Lines before the one containing "left front paw: (362, 569)" are left out; output the rest of the data exactly, through the final line.

Segment Open

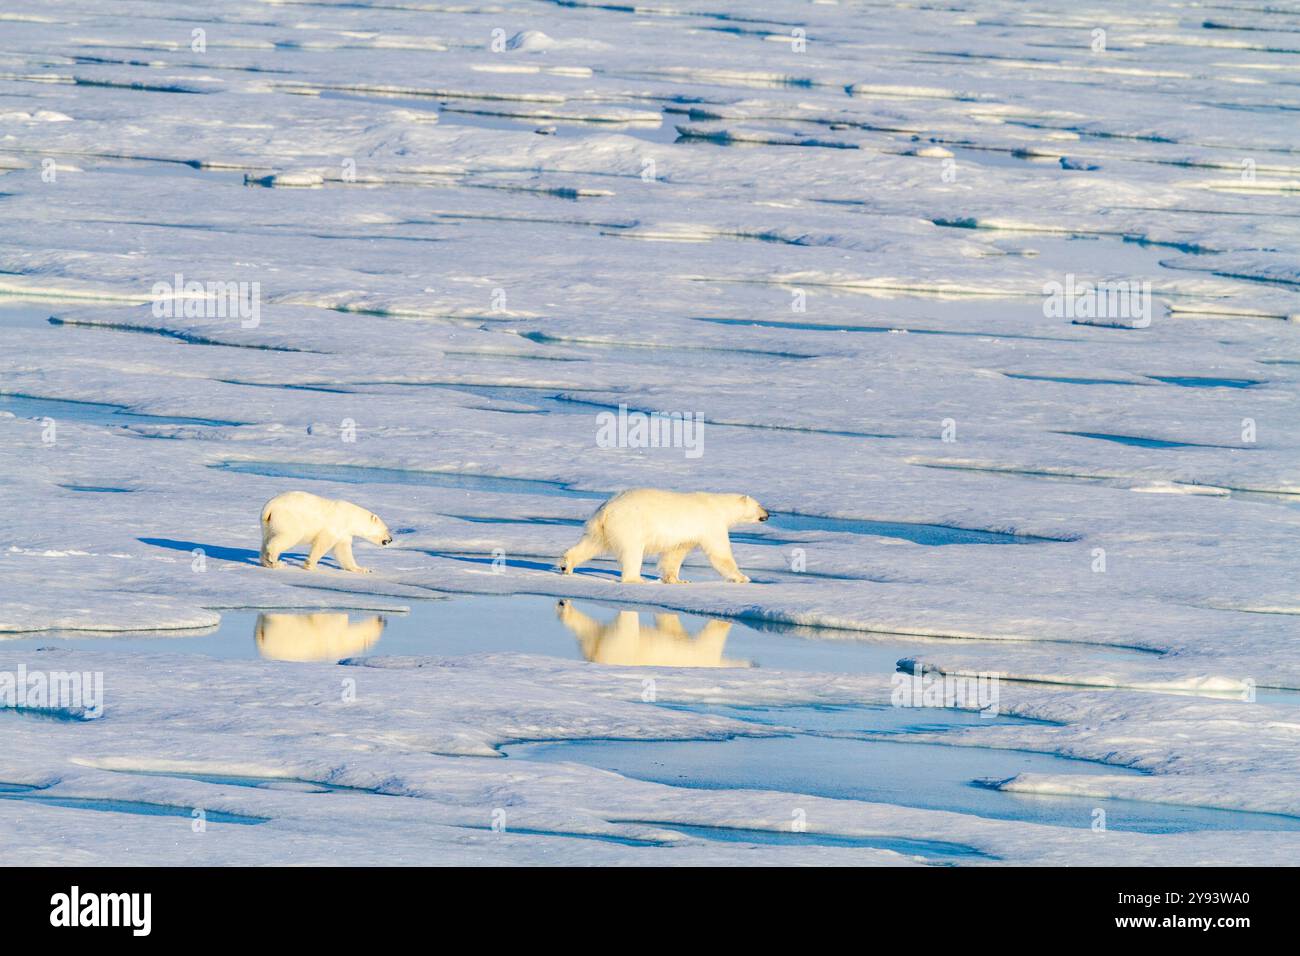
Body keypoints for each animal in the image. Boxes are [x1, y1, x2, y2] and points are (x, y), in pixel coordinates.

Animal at [258, 489, 390, 572]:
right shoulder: (335, 525)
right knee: (290, 536)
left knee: (266, 540)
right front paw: (310, 565)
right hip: (289, 518)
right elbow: (323, 543)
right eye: (386, 529)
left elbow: (343, 551)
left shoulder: (344, 533)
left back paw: (267, 562)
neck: (350, 517)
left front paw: (362, 569)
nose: (390, 539)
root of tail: (269, 507)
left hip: (268, 524)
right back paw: (276, 561)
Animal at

Segment Closed

- RESPONSE TO THE TASK
left front paw: (362, 569)
nose: (390, 539)
root of tail: (269, 507)
left hip: (268, 524)
right back paw: (276, 561)
Animal at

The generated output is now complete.